É um ano que termina. Outro
que se inicia. Com a mudança do calendário, na carona, vão se multiplicando expressões
antigas, habituais, por vezes, bem desgastadas. São os clichês e os chavões sem
muita imaginação, sentido ou conteúdo. Repete-se o desejo ou o compromisso de
cuidar melhor da saúde, ter mais tempo para o lazer, fazer alguma ação social.

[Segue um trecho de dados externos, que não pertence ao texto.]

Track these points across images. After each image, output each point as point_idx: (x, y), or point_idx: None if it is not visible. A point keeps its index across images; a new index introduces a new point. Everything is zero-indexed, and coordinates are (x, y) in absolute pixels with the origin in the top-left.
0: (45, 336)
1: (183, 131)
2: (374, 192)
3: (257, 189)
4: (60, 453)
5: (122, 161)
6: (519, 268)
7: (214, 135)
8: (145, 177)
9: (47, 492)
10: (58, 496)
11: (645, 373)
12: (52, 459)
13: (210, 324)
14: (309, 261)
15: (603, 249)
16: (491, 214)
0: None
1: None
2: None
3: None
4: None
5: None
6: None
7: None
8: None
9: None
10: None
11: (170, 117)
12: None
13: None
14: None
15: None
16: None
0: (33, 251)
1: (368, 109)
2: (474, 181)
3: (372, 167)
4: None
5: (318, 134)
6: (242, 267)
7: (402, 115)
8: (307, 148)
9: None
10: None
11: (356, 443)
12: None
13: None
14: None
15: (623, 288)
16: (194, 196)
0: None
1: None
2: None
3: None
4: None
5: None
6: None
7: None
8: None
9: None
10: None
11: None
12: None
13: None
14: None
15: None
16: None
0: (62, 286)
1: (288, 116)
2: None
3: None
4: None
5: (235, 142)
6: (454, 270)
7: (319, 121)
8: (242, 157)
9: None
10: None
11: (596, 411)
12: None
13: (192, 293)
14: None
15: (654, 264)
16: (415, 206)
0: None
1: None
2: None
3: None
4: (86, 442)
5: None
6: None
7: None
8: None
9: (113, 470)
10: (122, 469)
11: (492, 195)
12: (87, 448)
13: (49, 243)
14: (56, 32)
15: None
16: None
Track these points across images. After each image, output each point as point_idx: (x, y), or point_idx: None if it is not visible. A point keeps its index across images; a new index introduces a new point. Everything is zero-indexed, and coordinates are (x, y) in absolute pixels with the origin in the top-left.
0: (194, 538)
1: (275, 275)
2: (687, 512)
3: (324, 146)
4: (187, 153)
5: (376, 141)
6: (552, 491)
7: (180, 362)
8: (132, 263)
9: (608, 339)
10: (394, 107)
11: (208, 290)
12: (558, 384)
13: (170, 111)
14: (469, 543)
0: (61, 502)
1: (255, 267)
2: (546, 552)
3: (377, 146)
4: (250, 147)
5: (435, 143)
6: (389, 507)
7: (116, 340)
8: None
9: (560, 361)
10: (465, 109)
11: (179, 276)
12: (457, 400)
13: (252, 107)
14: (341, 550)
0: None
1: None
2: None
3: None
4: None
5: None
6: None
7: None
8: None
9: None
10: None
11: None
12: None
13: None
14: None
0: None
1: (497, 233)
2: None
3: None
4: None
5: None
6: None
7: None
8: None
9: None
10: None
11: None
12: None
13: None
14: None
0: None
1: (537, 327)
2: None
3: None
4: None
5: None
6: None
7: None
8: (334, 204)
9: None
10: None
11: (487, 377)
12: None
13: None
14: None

Promessas e mais promessas que em poucas semanas, ou mesmo dias, correm o risco
de ficar pelo caminho. Retórica superficial, desejo volúvel, votos vazios.
Esperamos sempre que os
ventos do destino sejam favoráveis e o futuro nos propicie percursos nos quais
a realização seja plena. Acontece que os percalços não costumam fazer acepção
de pessoas premiando apenas alguns escolhidos. A esmagadora maioria dos seres
humanos haverá de enfrentar a dura realidade da qual não conseguirá se esquivar
repetindo frases aleatórias. A vida é esforço, dedicação, suor e lágrimas.
A vida não acontece em um
desenrolar cronológico alheio aos dilemas de nossa jornada no dia a dia. Tem
muito mais a ver com a coragem, a perseverança e o discernimento para reagir
aos impasses do cotidiano. As decisões, os gestos, as palavras e as atitudes
geram responsabilidades e também consequências. As oportunidades estarão
ligadas às escolhas, deliberadas ou não. Quem deseja construir a sua própria
história a partir de verdades e valores que valham alguma coisa, precisará
deixar de lado a indiferença, rejeitar o rancor, desprezar a inveja. Viverá de
forma bonita quem souber acolher o afeto e difundir a gratidão.
Esperar, com pensamento
positivo e frases de efeito, que o novo ano traga a superação da crise econômica,
política ou moral sem muito esforço e, de igual maneira, haja mais empregos,
mais justiça, mais segurança e menos miséria é subverter a lógica dos fatos,
desconsiderar a realidade, viver uma fantasia. Para que tenhamos um mínimo de
transformação é imprescindível colocar abaixo as perversas estruturas que
fomentam as atrocidades. Qualquer ser humano pode imaginar uma vida melhor desde
que busque acolher valores que não perpetuem a maldade e a mesquinhez, mas o
diálogo, a lealdade e a partilha.
Sem ficar esperando datas,
buscar a construção de novos caminhos. Dias melhores virão como fruto de nossa
sintonia com os propósitos e atitudes de homens e mulheres dedicados aos
valores da dignidade e do bem comum. É preciso ter compromisso com a vida e
almejar mais a ternura do que a força. Aprender que o mal nos ronda dia e
noite. Que a guerra continua a seduzir e que a perversidade se multiplica sem
parar. Entender que milhares de inocentes padecem sem vez e voz.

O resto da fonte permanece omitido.